Last year in California, for example, Dan Hamburg, a former Democratic congressman, ran a disappointing Green race for governor, as he was shut out of financing, debates and media attention. In those forums where he was allowed to participate, he impressed observers, but they were too few to make a difference and he ended up with 1.3% of the vote. In 1996, the news media virtually ignored Ralph Nader's Green race for president and he also was shut out of candidate debates despite his national reputation as a consumer advocate. Nader ended up with about 2.5% of the vote in California and 1% nationwide. Who knows how many votes he might have received if he had a fair shot at getting his message out?

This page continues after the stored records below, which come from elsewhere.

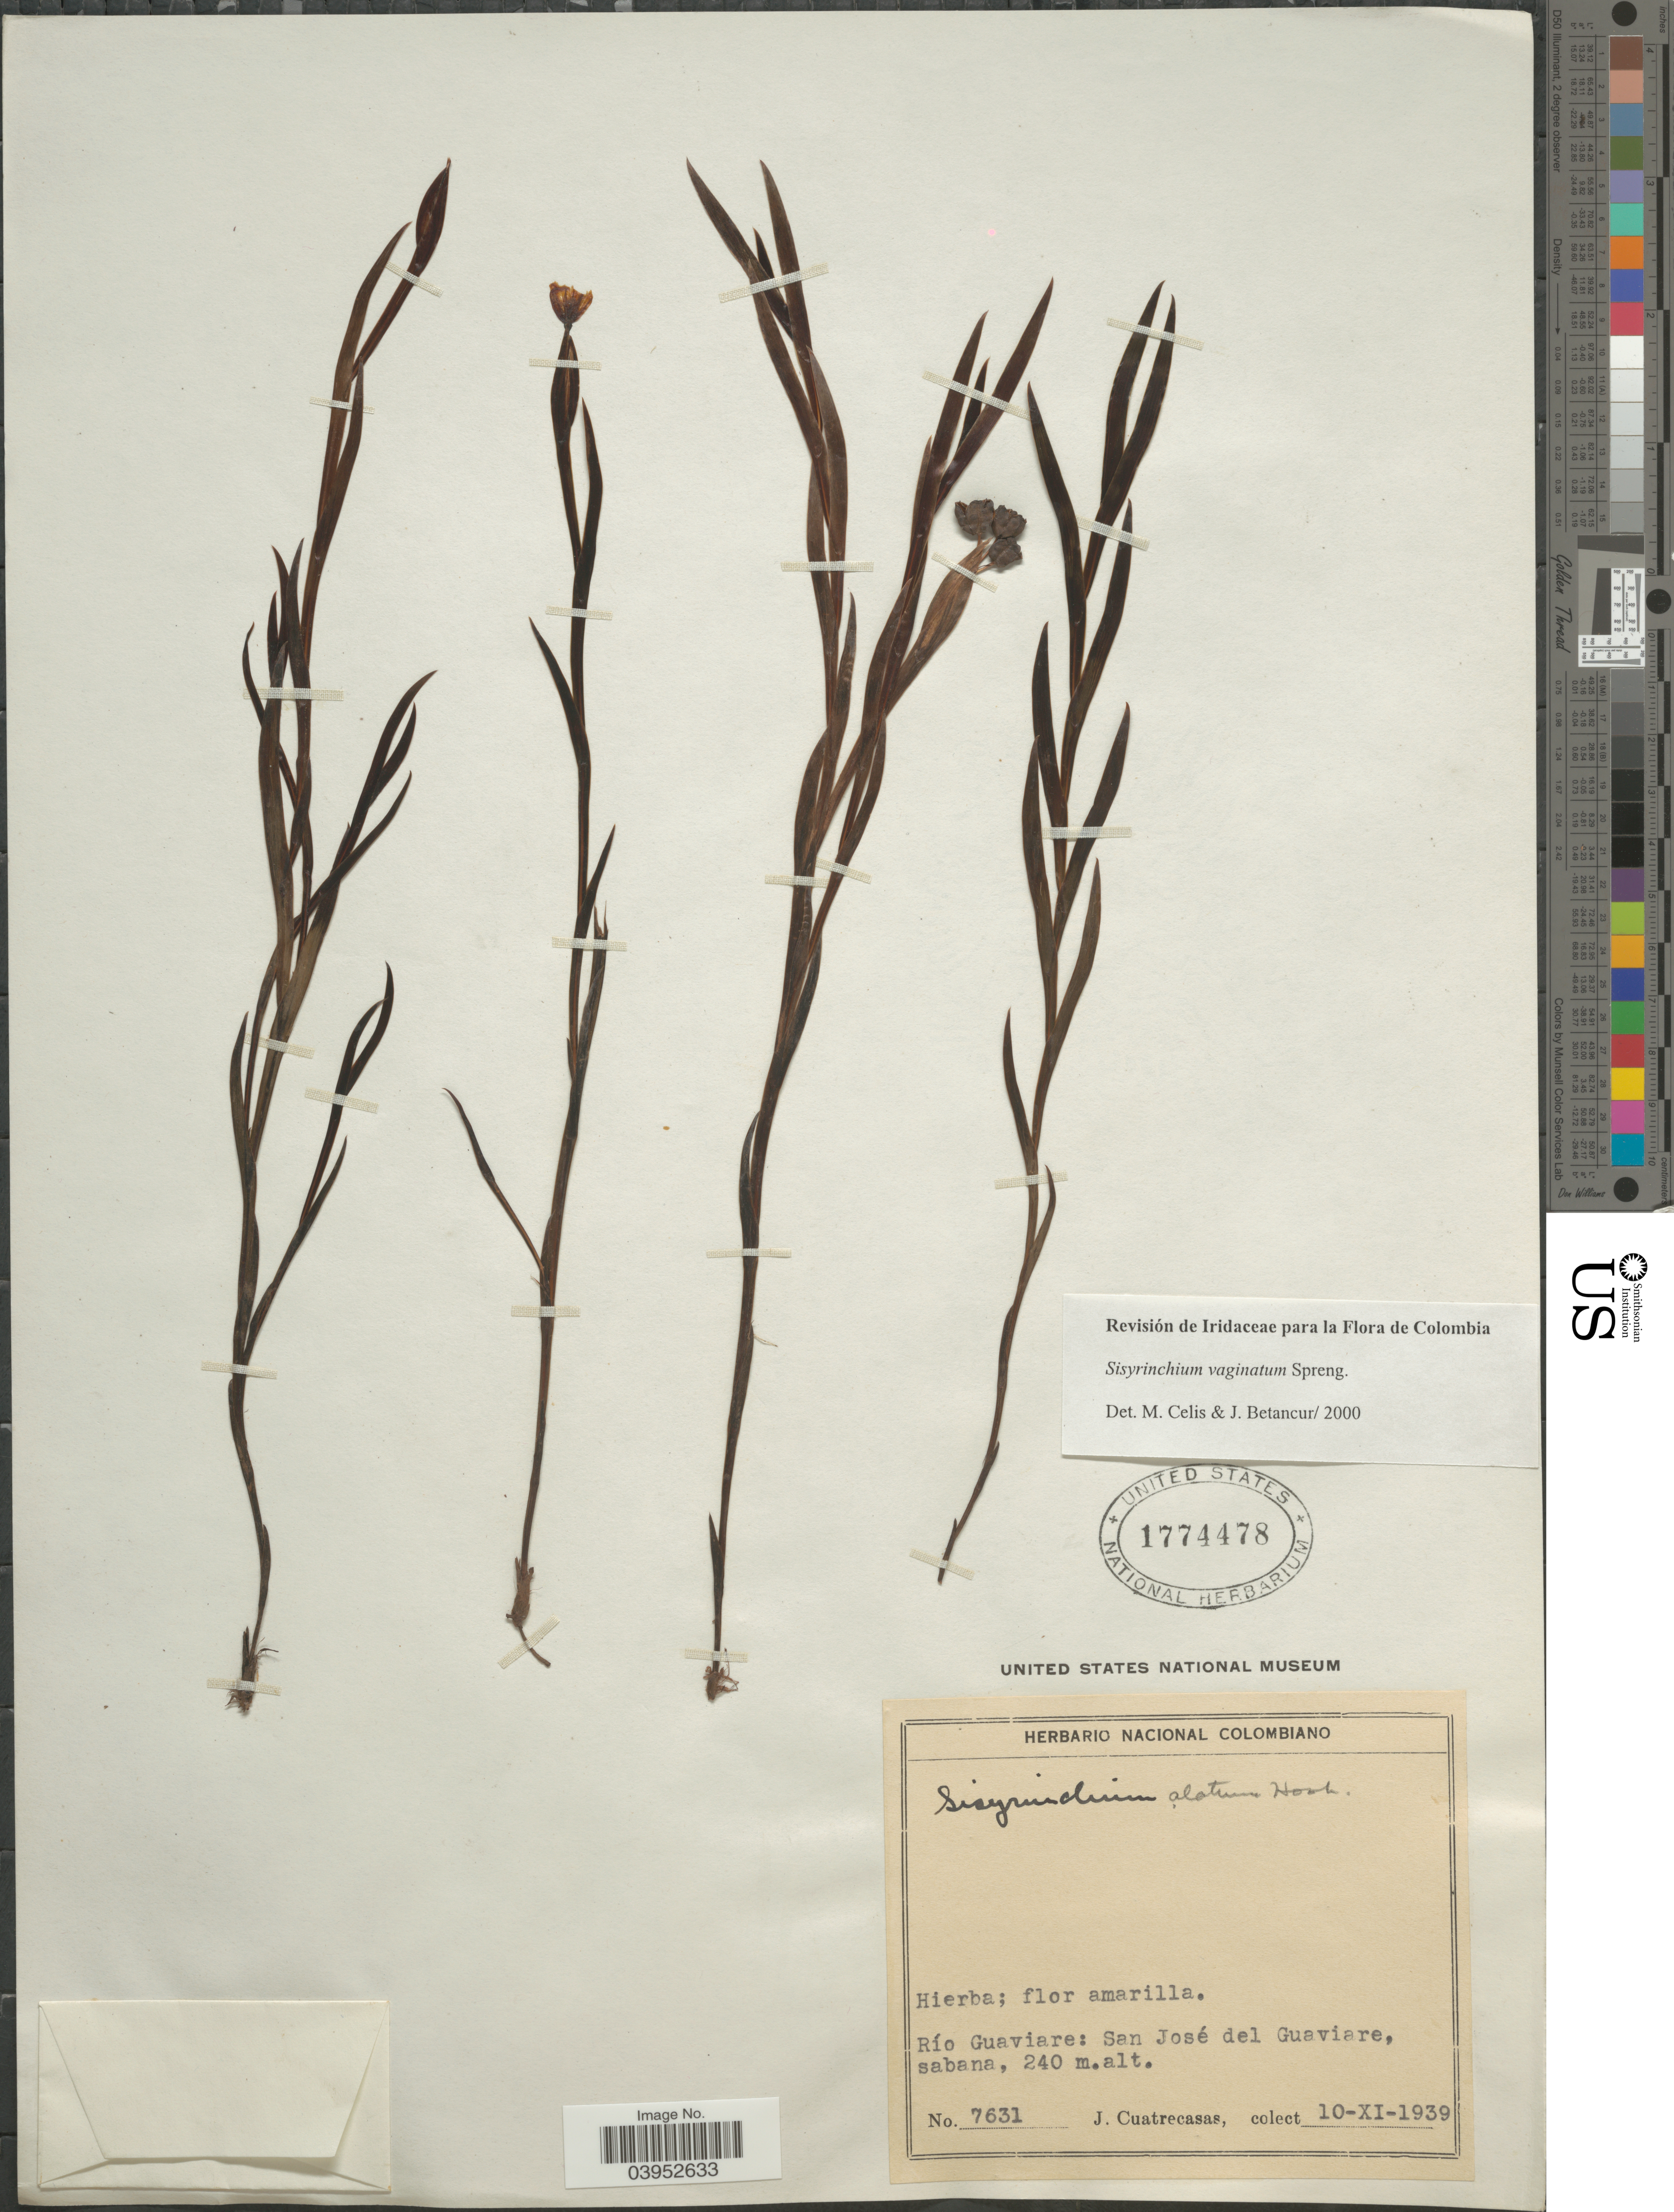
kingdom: Plantae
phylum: Tracheophyta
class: Liliopsida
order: Asparagales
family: Iridaceae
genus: Sisyrinchium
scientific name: Sisyrinchium vaginatum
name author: Spreng.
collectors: J. Cuatrecasas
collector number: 7631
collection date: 1939-11-10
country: Colombia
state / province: Guaviare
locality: Río Guaviare: San José del Guaviare, sabana.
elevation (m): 240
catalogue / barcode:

Remember that Jesse Ventura's successful insurgent campaign for governor in Minnesota was helped by state funds that matched what he was able to raise. Meanwhile the expenditures of his Democratic and Republican rivals were limited. A liberal attitude toward including Ventura in debates also gave him a boost in credibility. The establishment won't want to repeat that mistake. Voters must demand it.

Alternative parties could use public financing, fair access to ballots and proportional representation. None of those initiatives are high legislative priorities of establishment Democrats or Republicans who, after all, got elected under the current corrupt system. You can support the effort to pass the Shays-Meehan campaign finance reform bill, H.R. 417, which Democrats and moderate Republicans are trying to bring up for another House vote this spring. As we've said before, it is a modest effort to rein in PACs and "soft-money" contributions. It won't clean up elections as much as public financing would, but it would be a step in the right direction.

U.S. Rep. Mel Watt, D-N.C., has introduced H.R. 1173, which would let the states elect members of the U.S. House from multi-member districts. Proportional representation would help minorities and alternative political parties elect representatives. The bill has 12 co-sponsors. A similar bill by U.S. Rep. Cynthia McKinney, D-Georgia, was bottled up in a House Judiciary subcommittee last session.

Also, Ballot Access News reported that a New Mexico House committee, on a 4-7 vote, killed a proposed state constitutional amendment that had passed the Senate and would have provided for preference voting for all federal and state offices. A Vermont bill for preference voting, which would do away with runoffs by allowing voters to mark their first and second choices in the general election, has made no headway with a few weeks remaining in the legislative session. The Alaska legislature was still considering a bill to provide for preference voting.

Fair access to ballots also is largely the province of the states. Montana Gov. Marc Racicot recently signed a bill to lower the number of signatures required for new parties and independent candidates from 5% of the last gubernatorial vote (16,039) to a flat 5,000 signatures. However, the West Virginia Legislature, with neither public hearings nor publicity, doubled the number of signatures needed to qualify for the ballot, to 12,730 signatures, and excludes signers from major party primaries. The amendment was attached to a bill that was supposed to toughen campaign finance reporting requirements. Gov. Cecil Underwood, a Republican, signed it into law on April 7.